BACKGROUND: Patients suffering from inflammatory bowel disease (IBD) are at increased risk of vitamin D deficiency. Daily or weekly vitamin D supplementation has not proven to be effective in improving vitamin D status, and it is thought that this failure has been primarily due to a lack of compliance. Circulating vitamin D is crucial to bone growth and development in children and adolescents. However, more recent data has demonstrated that vitamin D also plays a significant role in the maintenance and regulation of the immune system.
OBJECTIVES: The primary aim of this study is to investigate the safety and efficacy of administering high dose oral vitamin D therapy in pediatric patients with IBD. We chose to study patients receiving Remicade, an immunosuppressive monoclonal antibody therapy administered intravenously, as the need for scheduled hospital-based infusions provides a unique opportunity to ensure compliance in our study population.
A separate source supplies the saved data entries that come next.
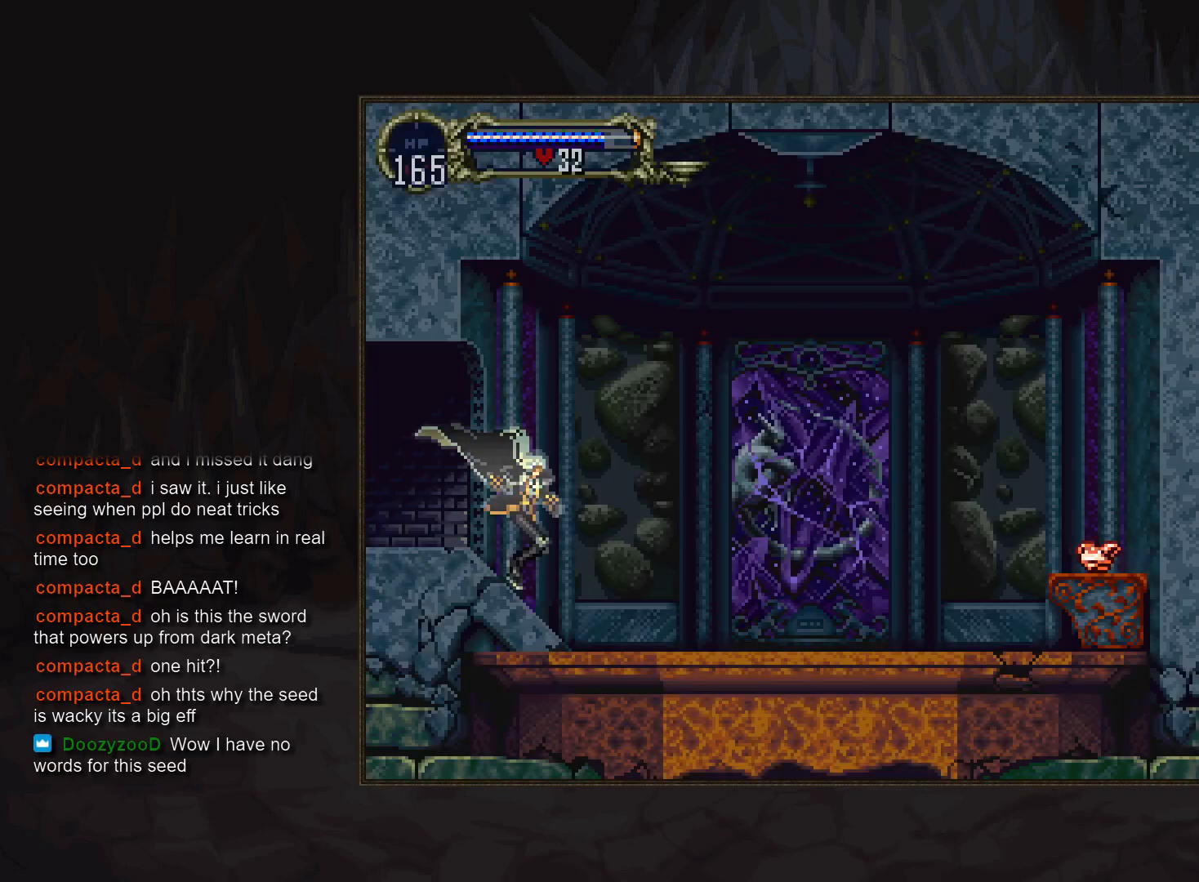
{"buttons": ["START", "SELECT"], "events": [[267, "SELECT", "down"], [333, "START", "down"]]}
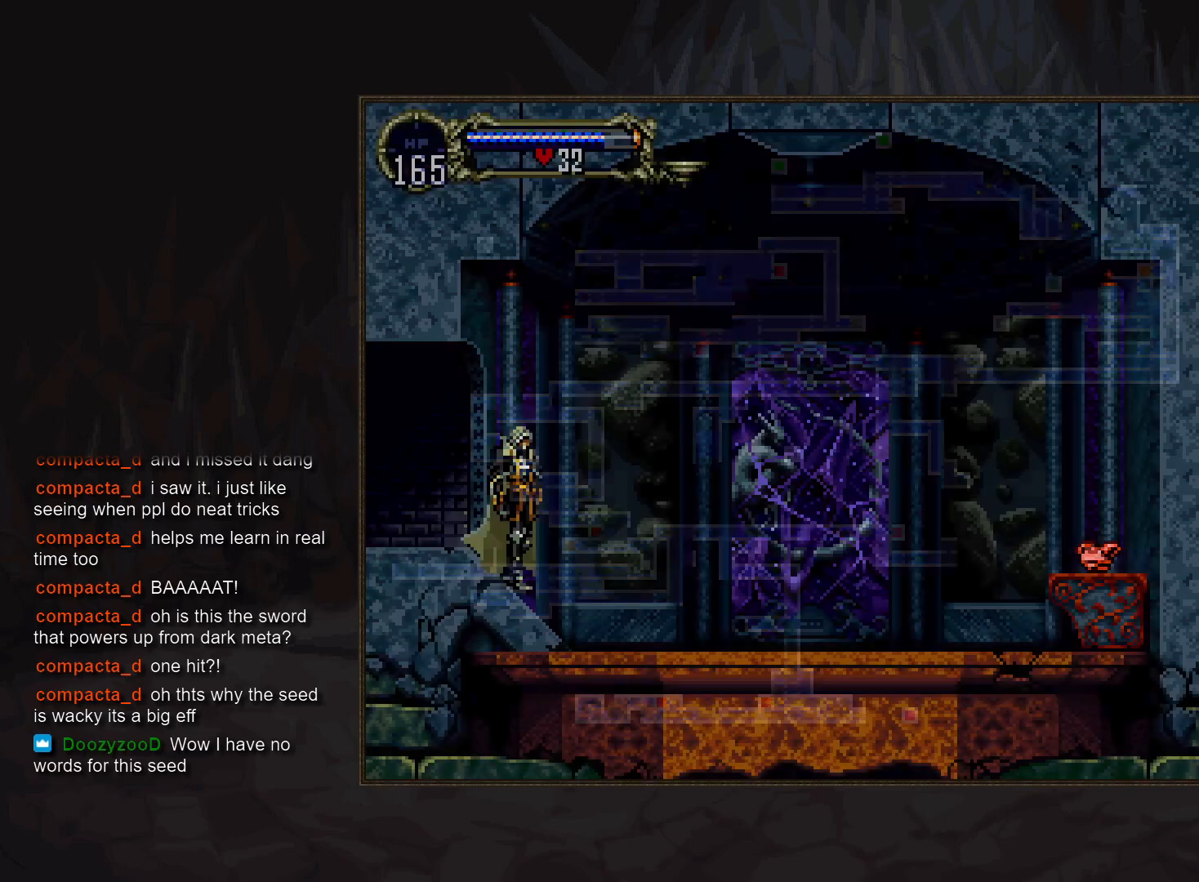
{"buttons": ["START", "SELECT"], "events": []}
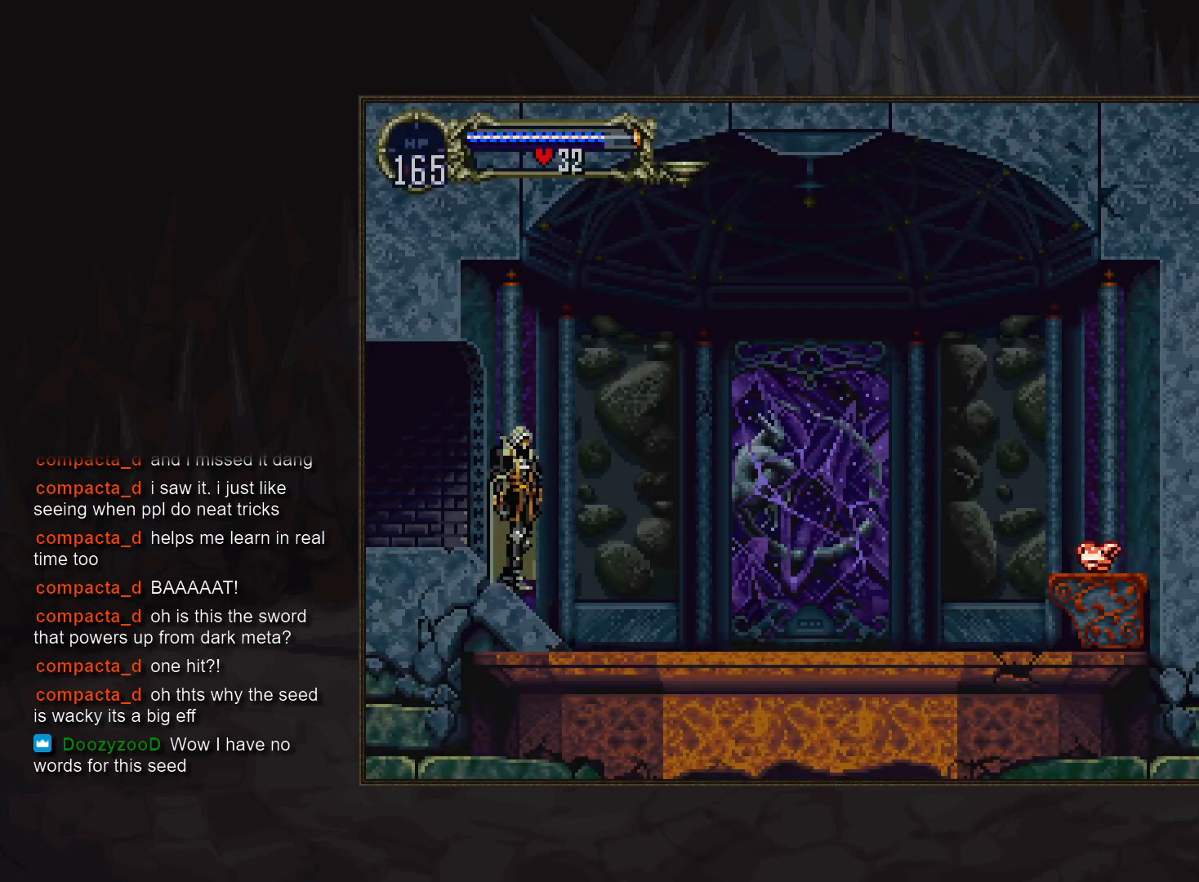
{"buttons": ["START", "SELECT"], "events": []}
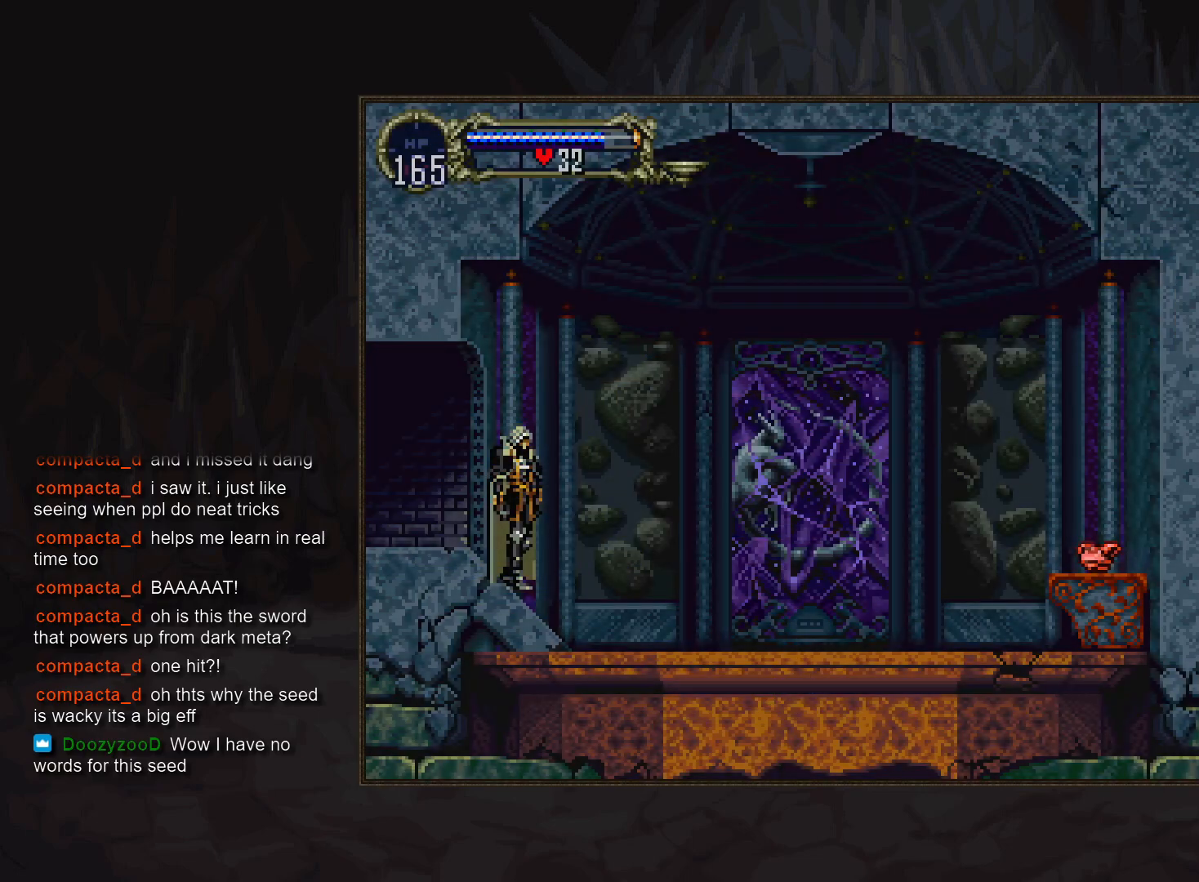
{"buttons": ["START", "SELECT"], "events": []}
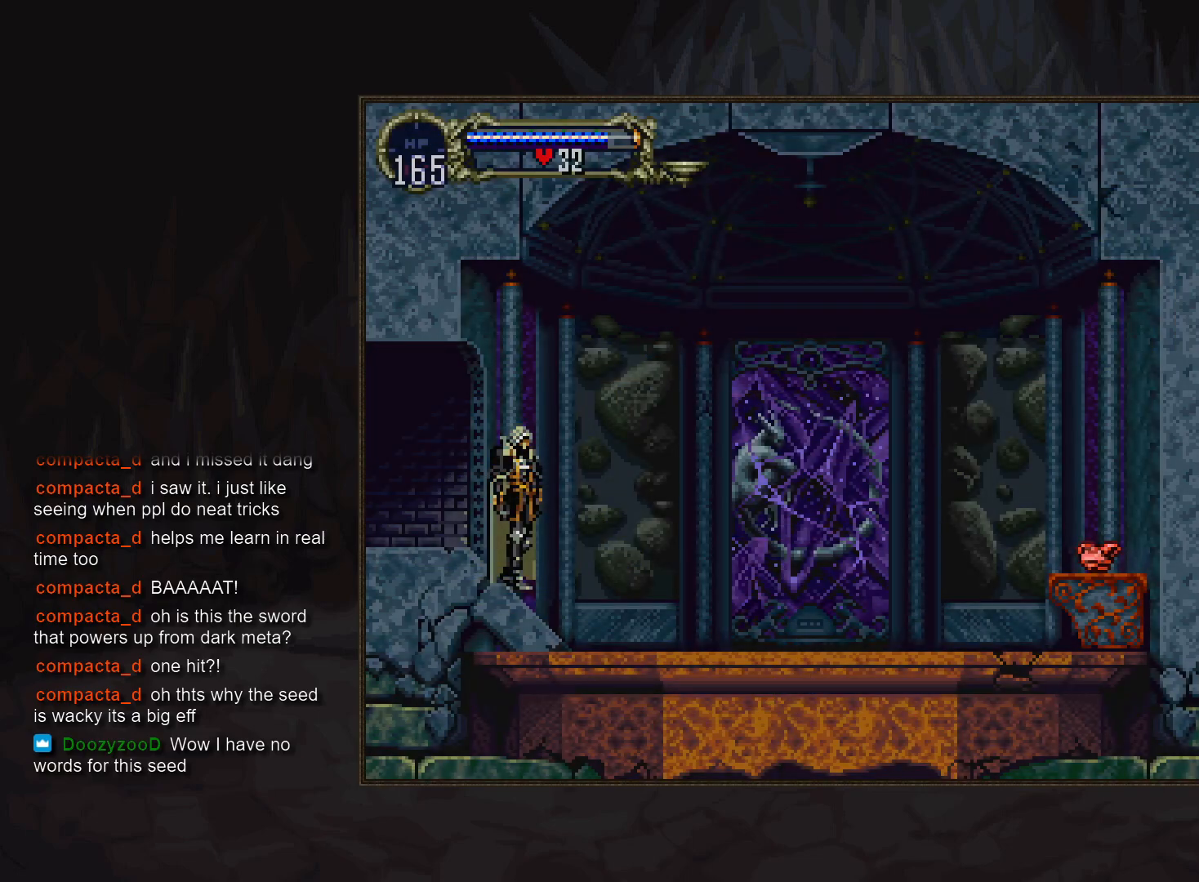
{"buttons": ["START", "SELECT"], "events": []}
METHODS: We identified consecutive pediatric patients with IBD with a recent 25-hydroxyvitamin D (25OHD) level < 30ng/mL, maintained on Remicade, and with no history of kidney or liver disease for inclusion in the study from November 2017 and November 2018. Enrolled patients received one-year of open-label therapy. Vitamin D treatment doses were assigned by Remicade interval and patients received either 50,000 international units (IU) (every 4-5 weeks) or 100,000 IU (every 6-8 weeks) vitamin D3 orally at the time of their Remicade infusions. In addition to vitamin D levels, spot urine calcium to creatinine ratios, serum calcium, phosphorus, and blood urea nitrogen (BUN) levels, quality of life metrics, and surveys pertaining to dietary vitamin D intake and ultraviolet B (UVB) radiation exposure were collected throughout the study period.
RESULTS: Baseline vitamin D status in enrolled patients did not differ by gender, dosing group, diet, or diagnosis (Crohn disease or ulcerative colitis). Subjects reached steady-state serum 25OHD levels after three doses administered over a span of 4 to 8 months, our data demonstrated an increase in average 25OH vitamin D levels from 21.17 ng/mL to 28.19 ng/mL in the 50,000 IU and 23.00 ng/mL to 33.18 ng/mL in the 100,000 IU dose groups, respectively. The improvement in vitamin D status did not correlate with changes in quality of life or disease activity. The response to vitamin D therapy was independent of diet, sun exposure, race, gender, diagnosis, or season of enrollment. There were no adverse events, including changes in urine calcium to creatinine excretion or serum BUN and creatinine values. Several patients manifest a small decrease in serum phosphorus during the initial phase of the study. However, these changes were transient and no subjects exhibited clinical signs or symptoms of hypophosphatemia.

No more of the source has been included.